Тайна исчезновения Мелании надежно скрыта за зеленым туманом спирального тоннеля Варцо. Некоторые энтузиасты предприняли попытки дать этой фантастической аномалии вразумительное объяснение, но, мне думается, они также далеки от истины, как муравей от знаний об устройстве солнечной системы.
Я не могу объяснить, куда пропал целый поезд, следовавший из Милана в Берн, но в моих силах аккуратно намотать на клубок те путеводные нити, что привели Меланию в злосчастный тоннель. Она преследовала врага, которого, как думала, уже повергла ранее, но он оказался жив и сумел украсть у нее регалию Черной Фиалки. Это случилось около статуи Антэроса на площади Пикадилли. Бахус каким-то образом превратил Проклятую в Святую на короткое время, и та по кротости своей добровольно отдала этому демону священный рубин, с трудом добытый амазонками у генерала Ордена Иезуитов. С того самого момента серые братья стали покровительствовать суфражисткам. В этом были свои плюсы, но сам факт подмены и утрата уникальной драгоценности ужасно разозлили Меланию. Она поклялась уничтожить Бахуса и гналась за ним по пятам, как богиня мести Немезида.
Тем, кто знал Меланию, не нужно объяснять, что такое были ее гнев и месть. Тем, кто не знал, скажу: она расправлялась со своими врагами быстро и безжалостно, как темная ипостась охотницы Артемис – Геката, повелительница ночных кошмаров. Бледная, с черными волосами и ярко-красными губами, со взглядом, прожигающим и подчиняющим мужчин, она разила виртуозно, незаметно и всегда оставалась непричастной к их бедам с точки зрения человеческих законов. Ее враги будто сами находили себе способ уйти из жизни, всегда по нелепой случайности, по воле тяготеющего над ними рока.

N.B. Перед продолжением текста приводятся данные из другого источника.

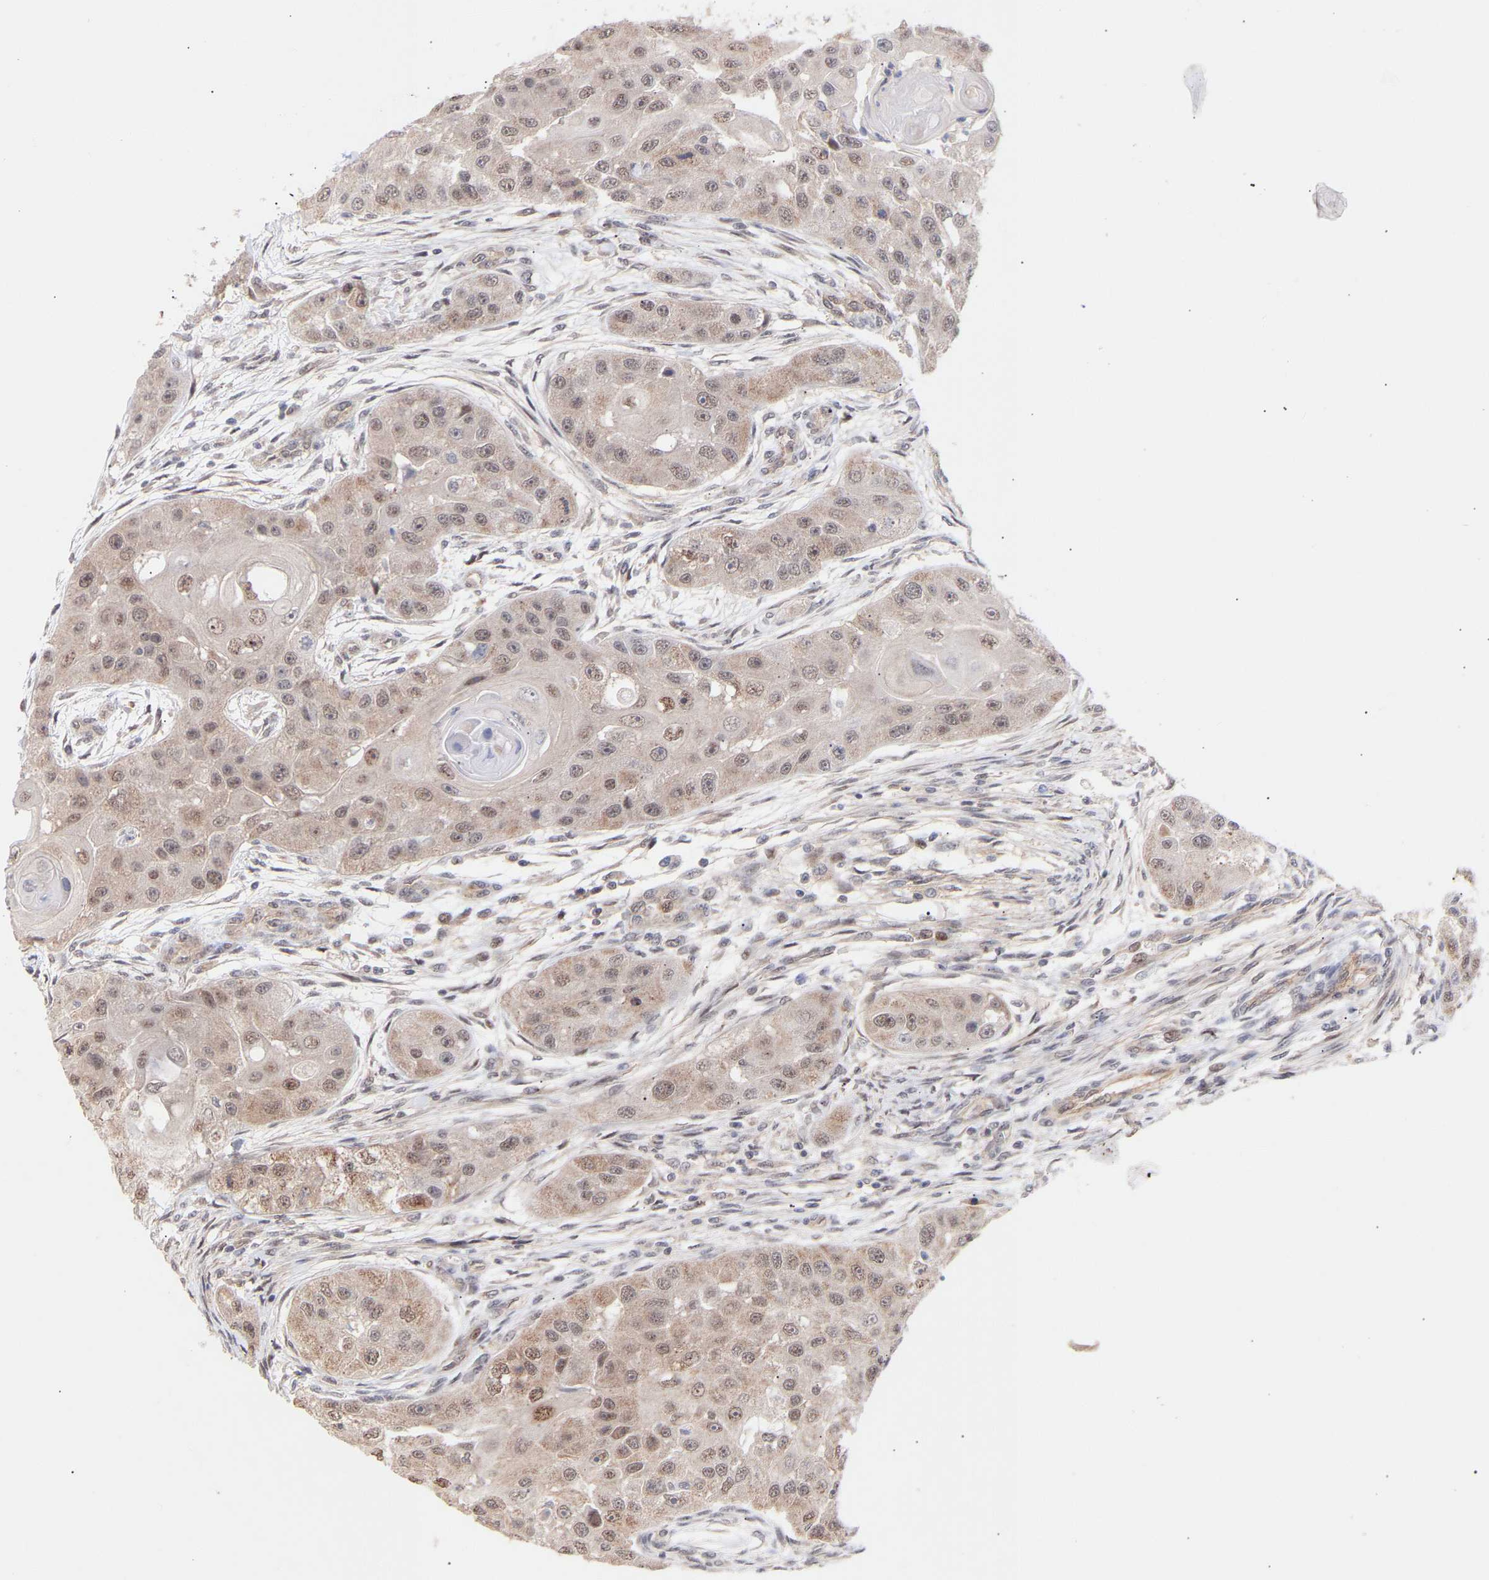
{"staining": {"intensity": "weak", "quantity": "25%-75%", "location": "cytoplasmic/membranous,nuclear"}, "tissue": "head and neck cancer", "cell_type": "Tumor cells", "image_type": "cancer", "snomed": [{"axis": "morphology", "description": "Normal tissue, NOS"}, {"axis": "morphology", "description": "Squamous cell carcinoma, NOS"}, {"axis": "topography", "description": "Skeletal muscle"}, {"axis": "topography", "description": "Head-Neck"}], "caption": "An image showing weak cytoplasmic/membranous and nuclear staining in about 25%-75% of tumor cells in head and neck squamous cell carcinoma, as visualized by brown immunohistochemical staining.", "gene": "PDLIM5", "patient": {"sex": "male", "age": 51}}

Если очистить дно корабля от налипших ракушек, он поплывет быстрее. Этим и занималась Мелания. Она помогала сестрам освободиться от догматических пут, но они оказались слишком прочными и не могли быть порваны сразу. Пройдет сотня лет, прежде чем люди избавятся от них и начнут называть вещи своими именами.
Не бог, а богиня есть любовь, и бог есть разум. Их единство – непреложное условие развития, не обреченного на погибель. Дьявол это знает, поэтому стремится разделить любовь и разум в человеке. Именно лукавый помогает церкви Креста утаивать божественность Матери. Не во имя «Отца и Сына» и какой-то там неопределенной сущности – «Святого духа», в котором лицемерно спрятана божественность женского начала, а во имя Отца, Матери и их Детей. Подлинное божество – это Семья, союз двух миров, женского и мужского.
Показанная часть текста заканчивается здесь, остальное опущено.